Leader of main opposition party the Democratic Alliance (DA), John Steenhuisen, said emphatically, on Friday, that blame for the country’s current energy crisis should be placed at the door of the governing African National Congress (ANC).
In an exclusive interview with Polity the DA leader said poor ANC policies have resulted in Eskom’s weakened state.
He referenced the ANC’s practice of cadre deployment, which he said had hollowed out the State-owned enterprise over the last decade and had even displaced qualified engineers and technical personnel.
“We don’t have an Eskom problem in South Africa. We’ve got an ANC problem. They are the government, they are directly the reason we’re sitting with the loadshedding crisis through their acts of omission and commission over the course of the last two decades,” he said.
The DA is also taking Eskom to court over the recent National Energy Regulator of South Africa’s (Nersa’s) decision to grant Eskom electricity tariff hikes. Steenhuisen said Nersa’s decision is not justifiable and he pointed out that “there are a number of areas where Eskom should be looking at to put itself in a better financial position”.
He claimed that the power utility was 66% overstaffed with employees who were not core engineers and who were not core to Eskom's key business.

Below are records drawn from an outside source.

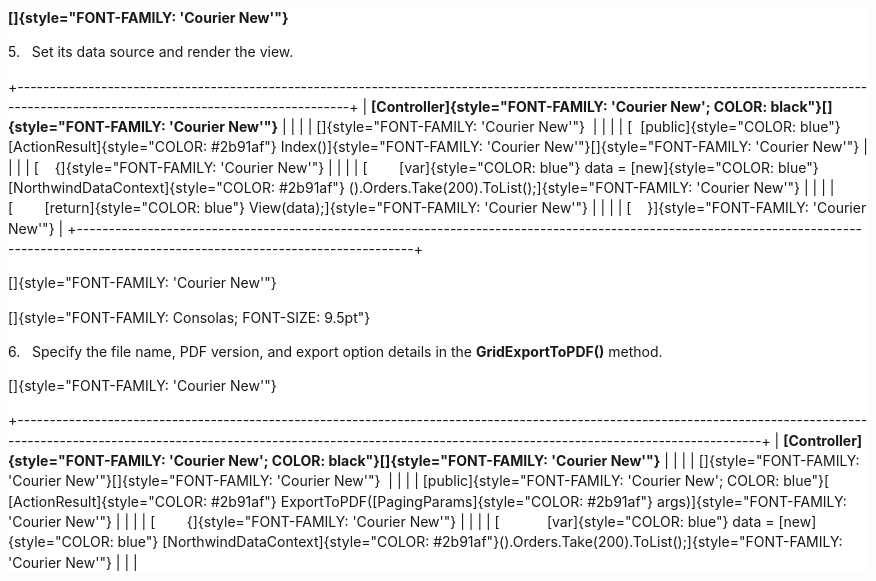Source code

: **[]{style="FONT-FAMILY: 'Courier New'"}** 

5.   Set its data source and render the view.

+-----------------------------------------------------------------------------------------------------------------------------------------------------------------------------------------+
| **[Controller]{style="FONT-FAMILY: 'Courier New'; COLOR: black"}[]{style="FONT-FAMILY: 'Courier New'"}**                                                                                |
|                                                                                                                                                                                         |
| []{style="FONT-FAMILY: 'Courier New'"}                                                                                                                                                  |
|                                                                                                                                                                                         |
| [  [public]{style="COLOR: blue"} [ActionResult]{style="COLOR: #2b91af"} Index()]{style="FONT-FAMILY: 'Courier New'"}[]{style="FONT-FAMILY: 'Courier New'"}                              |
|                                                                                                                                                                                         |
| [    {]{style="FONT-FAMILY: 'Courier New'"}                                                                                                                                             |
|                                                                                                                                                                                         |
| [        [var]{style="COLOR: blue"} data = [new]{style="COLOR: blue"} [NorthwindDataContext]{style="COLOR: #2b91af"} ().Orders.Take(200).ToList();]{style="FONT-FAMILY: 'Courier New'"} |
|                                                                                                                                                                                         |
| [        [return]{style="COLOR: blue"} View(data);]{style="FONT-FAMILY: 'Courier New'"}                                                                                                 |
|                                                                                                                                                                                         |
| [    }]{style="FONT-FAMILY: 'Courier New'"}                                                                                                                                             |
+-----------------------------------------------------------------------------------------------------------------------------------------------------------------------------------------+

[]{style="FONT-FAMILY: 'Courier New'"} 

[]{style="FONT-FAMILY: Consolas; FONT-SIZE: 9.5pt"} 

6.   Specify the file name, PDF version, and export option details in the **GridExportToPDF()** method.

[]{style="FONT-FAMILY: 'Courier New'"} 

+---------------------------------------------------------------------------------------------------------------------------------------------------------------------------------------------------------------------------------------------------------+
| **[Controller]{style="FONT-FAMILY: 'Courier New'; COLOR: black"}[]{style="FONT-FAMILY: 'Courier New'"}**                                                                                                                                                |
|                                                                                                                                                                                                                                                         |
| []{style="FONT-FAMILY: 'Courier New'"}[]{style="FONT-FAMILY: 'Courier New'"}                                                                                                                                                                            |
|                                                                                                                                                                                                                                                         |
| [public]{style="FONT-FAMILY: 'Courier New'; COLOR: blue"}[ [ActionResult]{style="COLOR: #2b91af"} ExportToPDF([PagingParams]{style="COLOR: #2b91af"} args)]{style="FONT-FAMILY: 'Courier New'"}                                                         |
|                                                                                                                                                                                                                                                         |
| [        {]{style="FONT-FAMILY: 'Courier New'"}                                                                                                                                                                                                         |
|                                                                                                                                                                                                                                                         |
| [            [var]{style="COLOR: blue"} data = [new]{style="COLOR: blue"} [NorthwindDataContext]{style="COLOR: #2b91af"}().Orders.Take(200).ToList();]{style="FONT-FAMILY: 'Courier New'"}                                                              |
|                                                                                                                                                                                                                                                         |
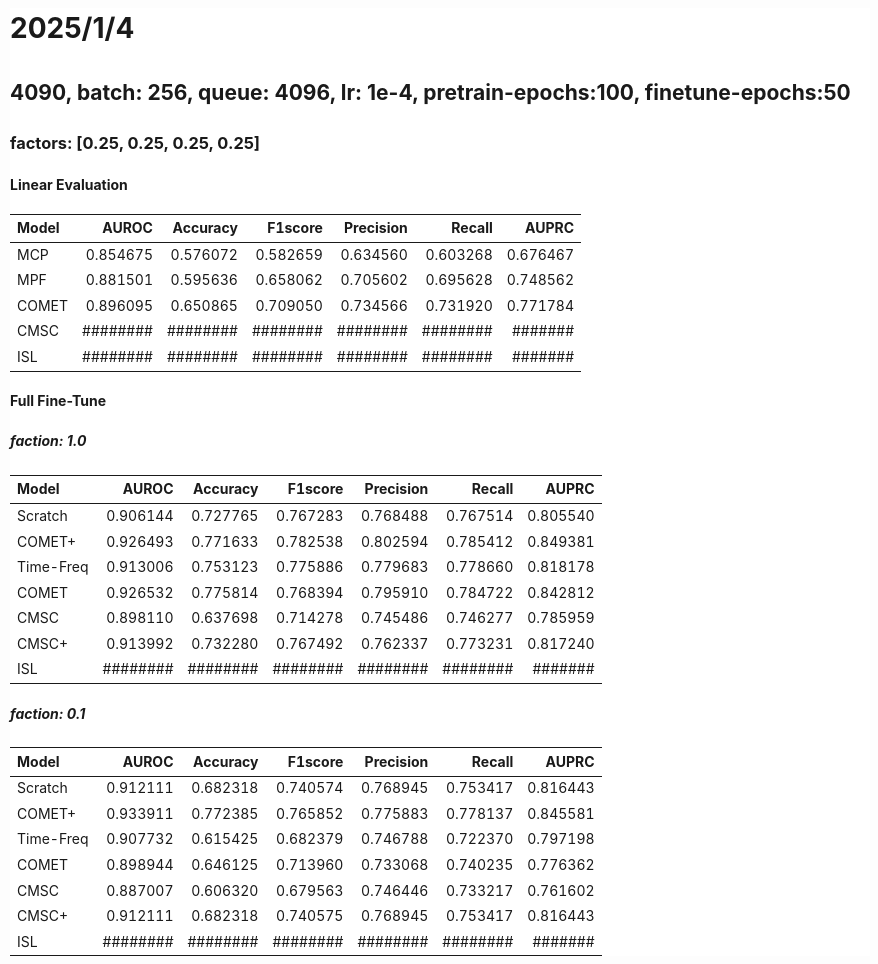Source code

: # 2025/1/4

## 4090, batch: 256, queue: 4096, lr: 1e-4, pretrain-epochs:100, finetune-epochs:50

### factors: [0.25, 0.25, 0.25, 0.25]

#### Linear Evaluation

| Model     | AUROC     | Accuracy  | F1score   | Precision | Recall    | AUPRC     |
|:----------|----------:|----------:|----------:|----------:|----------:|----------:|
| MCP       | 0.854675  | 0.576072  | 0.582659  | 0.634560  | 0.603268  | 0.676467  |
| MPF       | 0.881501  | 0.595636  | 0.658062  | 0.705602  | 0.695628  | 0.748562  |
| COMET     | 0.896095  | 0.650865  | 0.709050  | 0.734566  | 0.731920  | 0.771784  |
| CMSC      | ########  | ########  | ########  | ########  | ########  | #######   |
| ISL       | ########  | ########  | ########  | ########  | ########  | #######   |

#### Full Fine-Tune

##### faction: 1.0

| Model     | AUROC     | Accuracy  | F1score   | Precision | Recall    | AUPRC     |
|:----------|----------:|----------:|----------:|----------:|----------:|----------:|
| Scratch   | 0.906144  | 0.727765  | 0.767283  | 0.768488  | 0.767514  | 0.805540  |
| COMET+    | 0.926493  | 0.771633  | 0.782538  | 0.802594  | 0.785412  | 0.849381  |
| Time-Freq | 0.913006  | 0.753123  | 0.775886  | 0.779683  | 0.778660  | 0.818178  |
| COMET     | 0.926532  | 0.775814  | 0.768394  | 0.795910  | 0.784722  | 0.842812  |
| CMSC      | 0.898110  | 0.637698  | 0.714278  | 0.745486  | 0.746277  | 0.785959  |
| CMSC+     | 0.913992  | 0.732280  | 0.767492  | 0.762337  | 0.773231  | 0.817240  |
| ISL       | ########  | ########  | ########  | ########  | ########  | #######   |

##### faction: 0.1

| Model     | AUROC     | Accuracy  | F1score   | Precision | Recall    | AUPRC     |
|:----------|----------:|----------:|----------:|----------:|----------:|----------:|
| Scratch   | 0.912111  | 0.682318  | 0.740574  | 0.768945  | 0.753417  | 0.816443  |
| COMET+    | 0.933911  | 0.772385  | 0.765852  | 0.775883  | 0.778137  | 0.845581  |
| Time-Freq | 0.907732  | 0.615425  | 0.682379  | 0.746788  | 0.722370  | 0.797198  |
| COMET     | 0.898944  | 0.646125  | 0.713960  | 0.733068  | 0.740235  | 0.776362  |
| CMSC      | 0.887007  | 0.606320  | 0.679563  | 0.746446  | 0.733217  | 0.761602  |
| CMSC+     | 0.912111  | 0.682318  | 0.740575  | 0.768945  | 0.753417  | 0.816443  |
| ISL       | ########  | ########  | ########  | ########  | ########  | #######   |

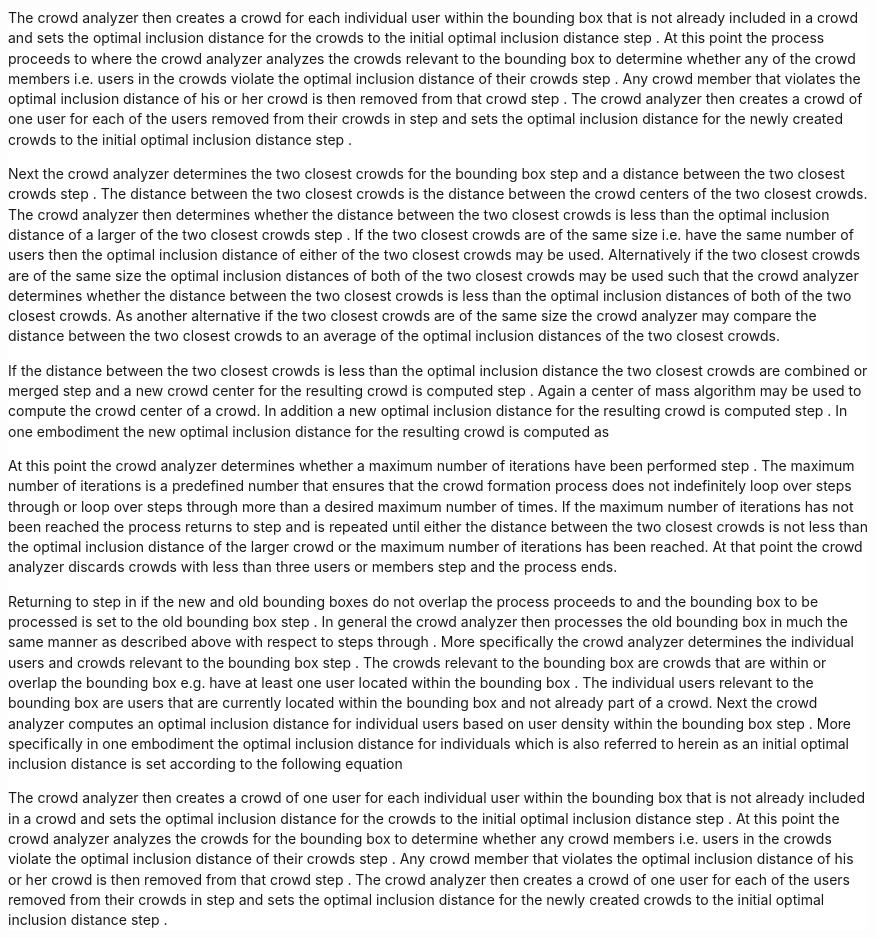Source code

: The crowd analyzer then creates a crowd for each individual user within the bounding box that is not already included in a crowd and sets the optimal inclusion distance for the crowds to the initial optimal inclusion distance step . At this point the process proceeds to where the crowd analyzer analyzes the crowds relevant to the bounding box to determine whether any of the crowd members i.e. users in the crowds violate the optimal inclusion distance of their crowds step . Any crowd member that violates the optimal inclusion distance of his or her crowd is then removed from that crowd step . The crowd analyzer then creates a crowd of one user for each of the users removed from their crowds in step and sets the optimal inclusion distance for the newly created crowds to the initial optimal inclusion distance step .

Next the crowd analyzer determines the two closest crowds for the bounding box step and a distance between the two closest crowds step . The distance between the two closest crowds is the distance between the crowd centers of the two closest crowds. The crowd analyzer then determines whether the distance between the two closest crowds is less than the optimal inclusion distance of a larger of the two closest crowds step . If the two closest crowds are of the same size i.e. have the same number of users then the optimal inclusion distance of either of the two closest crowds may be used. Alternatively if the two closest crowds are of the same size the optimal inclusion distances of both of the two closest crowds may be used such that the crowd analyzer determines whether the distance between the two closest crowds is less than the optimal inclusion distances of both of the two closest crowds. As another alternative if the two closest crowds are of the same size the crowd analyzer may compare the distance between the two closest crowds to an average of the optimal inclusion distances of the two closest crowds.

If the distance between the two closest crowds is less than the optimal inclusion distance the two closest crowds are combined or merged step and a new crowd center for the resulting crowd is computed step . Again a center of mass algorithm may be used to compute the crowd center of a crowd. In addition a new optimal inclusion distance for the resulting crowd is computed step . In one embodiment the new optimal inclusion distance for the resulting crowd is computed as 

At this point the crowd analyzer determines whether a maximum number of iterations have been performed step . The maximum number of iterations is a predefined number that ensures that the crowd formation process does not indefinitely loop over steps through or loop over steps through more than a desired maximum number of times. If the maximum number of iterations has not been reached the process returns to step and is repeated until either the distance between the two closest crowds is not less than the optimal inclusion distance of the larger crowd or the maximum number of iterations has been reached. At that point the crowd analyzer discards crowds with less than three users or members step and the process ends.

Returning to step in if the new and old bounding boxes do not overlap the process proceeds to and the bounding box to be processed is set to the old bounding box step . In general the crowd analyzer then processes the old bounding box in much the same manner as described above with respect to steps through . More specifically the crowd analyzer determines the individual users and crowds relevant to the bounding box step . The crowds relevant to the bounding box are crowds that are within or overlap the bounding box e.g. have at least one user located within the bounding box . The individual users relevant to the bounding box are users that are currently located within the bounding box and not already part of a crowd. Next the crowd analyzer computes an optimal inclusion distance for individual users based on user density within the bounding box step . More specifically in one embodiment the optimal inclusion distance for individuals which is also referred to herein as an initial optimal inclusion distance is set according to the following equation 

The crowd analyzer then creates a crowd of one user for each individual user within the bounding box that is not already included in a crowd and sets the optimal inclusion distance for the crowds to the initial optimal inclusion distance step . At this point the crowd analyzer analyzes the crowds for the bounding box to determine whether any crowd members i.e. users in the crowds violate the optimal inclusion distance of their crowds step . Any crowd member that violates the optimal inclusion distance of his or her crowd is then removed from that crowd step . The crowd analyzer then creates a crowd of one user for each of the users removed from their crowds in step and sets the optimal inclusion distance for the newly created crowds to the initial optimal inclusion distance step .

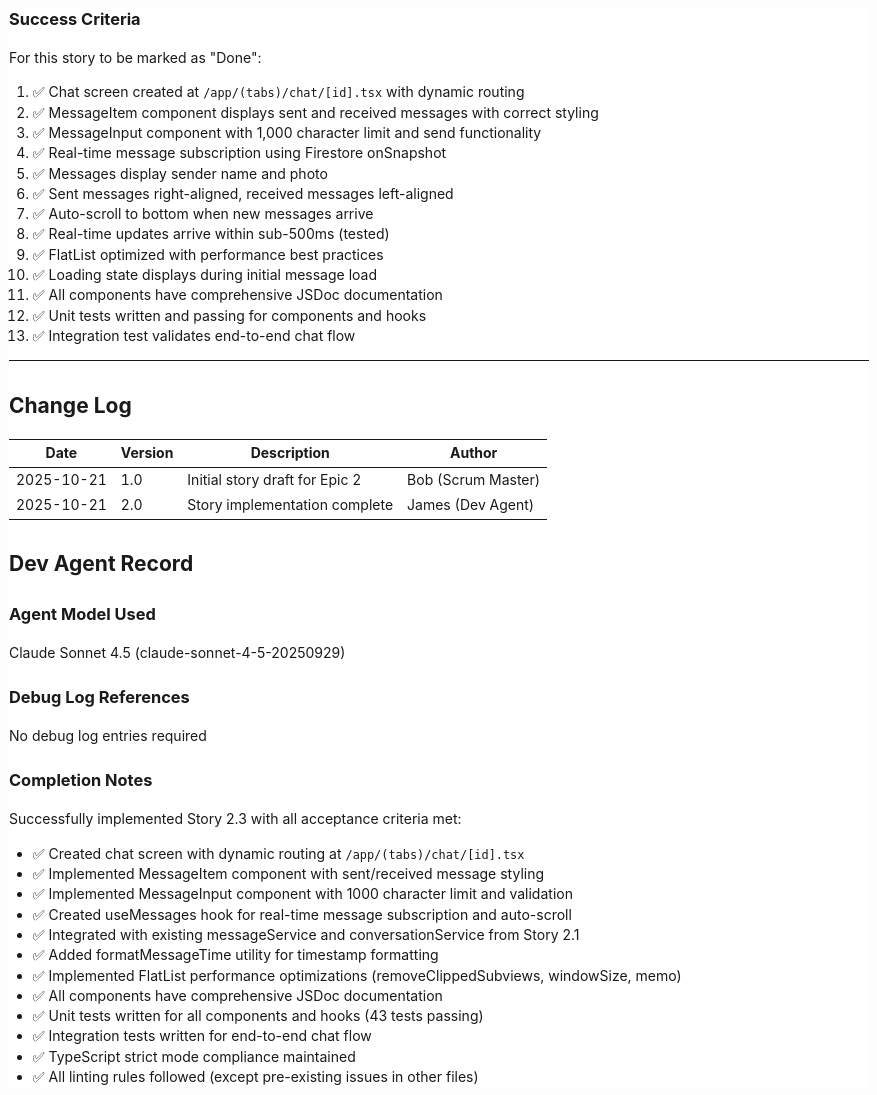 ### Success Criteria

For this story to be marked as "Done":

1. ✅ Chat screen created at `/app/(tabs)/chat/[id].tsx` with dynamic routing
2. ✅ MessageItem component displays sent and received messages with correct styling
3. ✅ MessageInput component with 1,000 character limit and send functionality
4. ✅ Real-time message subscription using Firestore onSnapshot
5. ✅ Messages display sender name and photo
6. ✅ Sent messages right-aligned, received messages left-aligned
7. ✅ Auto-scroll to bottom when new messages arrive
8. ✅ Real-time updates arrive within sub-500ms (tested)
9. ✅ FlatList optimized with performance best practices
10. ✅ Loading state displays during initial message load
11. ✅ All components have comprehensive JSDoc documentation
12. ✅ Unit tests written and passing for components and hooks
13. ✅ Integration test validates end-to-end chat flow

---

## Change Log

| Date       | Version | Description                    | Author             |
| ---------- | ------- | ------------------------------ | ------------------ |
| 2025-10-21 | 1.0     | Initial story draft for Epic 2 | Bob (Scrum Master) |
| 2025-10-21 | 2.0     | Story implementation complete  | James (Dev Agent)  |

## Dev Agent Record

### Agent Model Used

Claude Sonnet 4.5 (claude-sonnet-4-5-20250929)

### Debug Log References

No debug log entries required

### Completion Notes

Successfully implemented Story 2.3 with all acceptance criteria met:

- ✅ Created chat screen with dynamic routing at `/app/(tabs)/chat/[id].tsx`
- ✅ Implemented MessageItem component with sent/received message styling
- ✅ Implemented MessageInput component with 1000 character limit and validation
- ✅ Created useMessages hook for real-time message subscription and auto-scroll
- ✅ Integrated with existing messageService and conversationService from Story 2.1
- ✅ Added formatMessageTime utility for timestamp formatting
- ✅ Implemented FlatList performance optimizations (removeClippedSubviews, windowSize, memo)
- ✅ All components have comprehensive JSDoc documentation
- ✅ Unit tests written for all components and hooks (43 tests passing)
- ✅ Integration tests written for end-to-end chat flow
- ✅ TypeScript strict mode compliance maintained
- ✅ All linting rules followed (except pre-existing issues in other files)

Furthermore, he said Eskom had been the site of major corruption in the form of huge price gauging on all procurement because of “mafia gangs” that have been placed at Eskom through cadre deployment.
Steenhuisen also shared that his party rejected the ANC’s suggestion that Eskom be moved to the Mineral Resources and Energy Department, headed by Minister Gwede Mantashe.
He said the problem was that Mantashe had been the single biggest obstacle to renewable energy expansion in South Africa and the single biggest ideological obstacle to the country being able to transition to alternative forms of energy.
When asked about the impact of loadshedding on the agricultural sector, he said there had been very little action taken by Minister of Agriculture, Land Reform and Rural Development Thoko Didiza.
“There is going to be massive crop failure because farmers cannot irrigate their crops. Millions of chickens had to be destroyed and set aside because of the failure of electricity in the country. And it really affects every business but it is going to impact now on food security…,” said Steenhuisen.
He warned that more job losses could be on the horizon in a country with a 42% unemployment rate.
“Loadshedding and the crisis at Eskom is the single biggest crisis facing South Africa’s growth and jobs agenda. It is the single biggest inhibiting factor to us being able to encourage entrepreneurship and new business development but also to retain existing investment,” he told Polity.
Steenhuisen is hoping that many South Africans will join his party as it prepares to march to ANC headquarters at Luthuli House on January 25 in protest at the energy crisis and silence from government on the matter.
He said Luthuli House was “the scene of the crime” as the ANC had centralised the power and functions of the State at Luthuli House.
“There is no use in us begging government to do the basic job it should be doing anymore, we’ve got to compel them now to do so and that is why we are marching and we are going to be taking legal action,” he said.